Exercise materials:
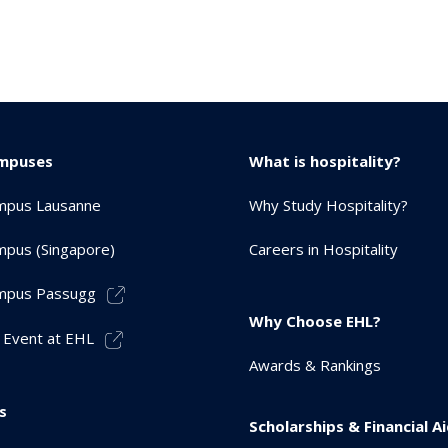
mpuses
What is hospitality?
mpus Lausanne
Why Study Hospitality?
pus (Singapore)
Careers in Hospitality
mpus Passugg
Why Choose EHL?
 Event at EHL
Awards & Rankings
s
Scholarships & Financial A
==
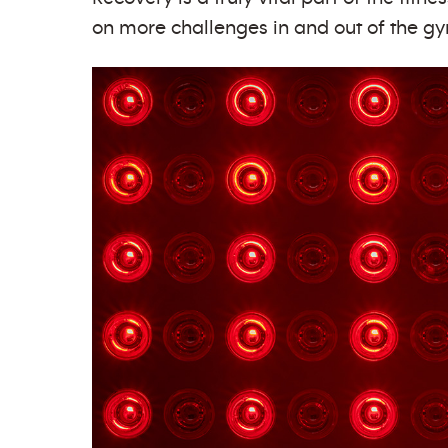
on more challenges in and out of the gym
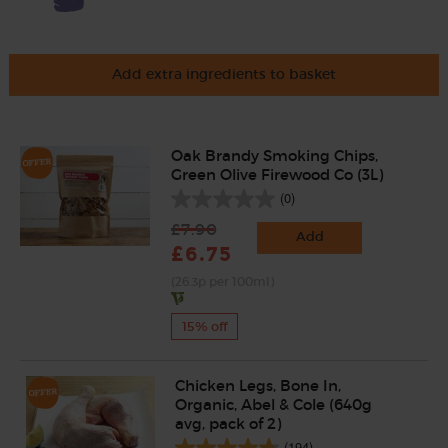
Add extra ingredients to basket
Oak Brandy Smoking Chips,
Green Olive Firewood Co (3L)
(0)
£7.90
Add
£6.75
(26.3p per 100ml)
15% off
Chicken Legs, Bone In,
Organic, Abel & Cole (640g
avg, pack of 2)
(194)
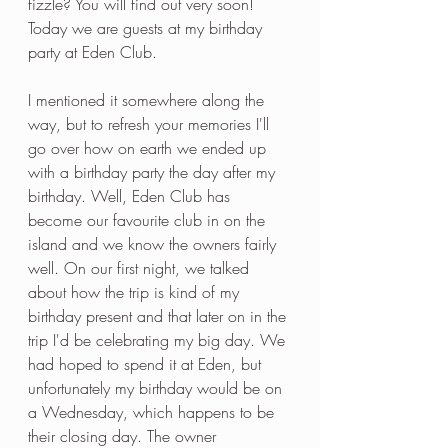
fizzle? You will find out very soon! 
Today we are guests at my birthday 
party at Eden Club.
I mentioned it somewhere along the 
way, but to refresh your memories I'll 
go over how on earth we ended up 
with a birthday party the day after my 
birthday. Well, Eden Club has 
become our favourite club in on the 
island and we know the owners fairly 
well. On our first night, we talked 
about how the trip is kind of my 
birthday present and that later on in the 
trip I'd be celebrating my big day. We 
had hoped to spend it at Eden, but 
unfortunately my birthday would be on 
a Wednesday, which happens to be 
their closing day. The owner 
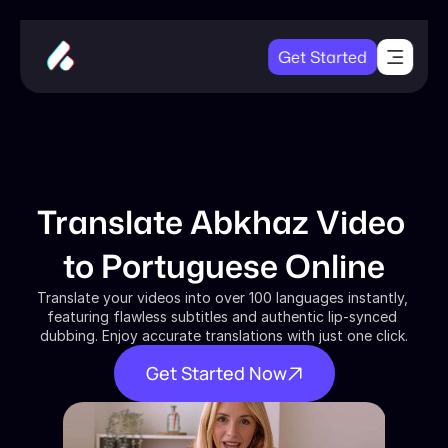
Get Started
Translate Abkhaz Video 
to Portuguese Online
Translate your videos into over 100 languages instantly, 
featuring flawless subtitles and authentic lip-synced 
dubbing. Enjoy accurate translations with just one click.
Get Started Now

What the task requires: In the listing above, find the line with "Green Olive Firewood Co (3L)" and output every line through the one with "I mentioned it somewhere along the", exactly, without the pictures.

Completed task:
Green Olive Firewood Co (3L)
(0)
£7.90
Add
£6.75
(26.3p per 100ml)
15% off
Chicken Legs, Bone In,
Organic, Abel & Cole (640g
avg, pack of 2)
(194)
fizzle? You will find out very soon! 
Today we are guests at my birthday 
party at Eden Club.
I mentioned it somewhere along the 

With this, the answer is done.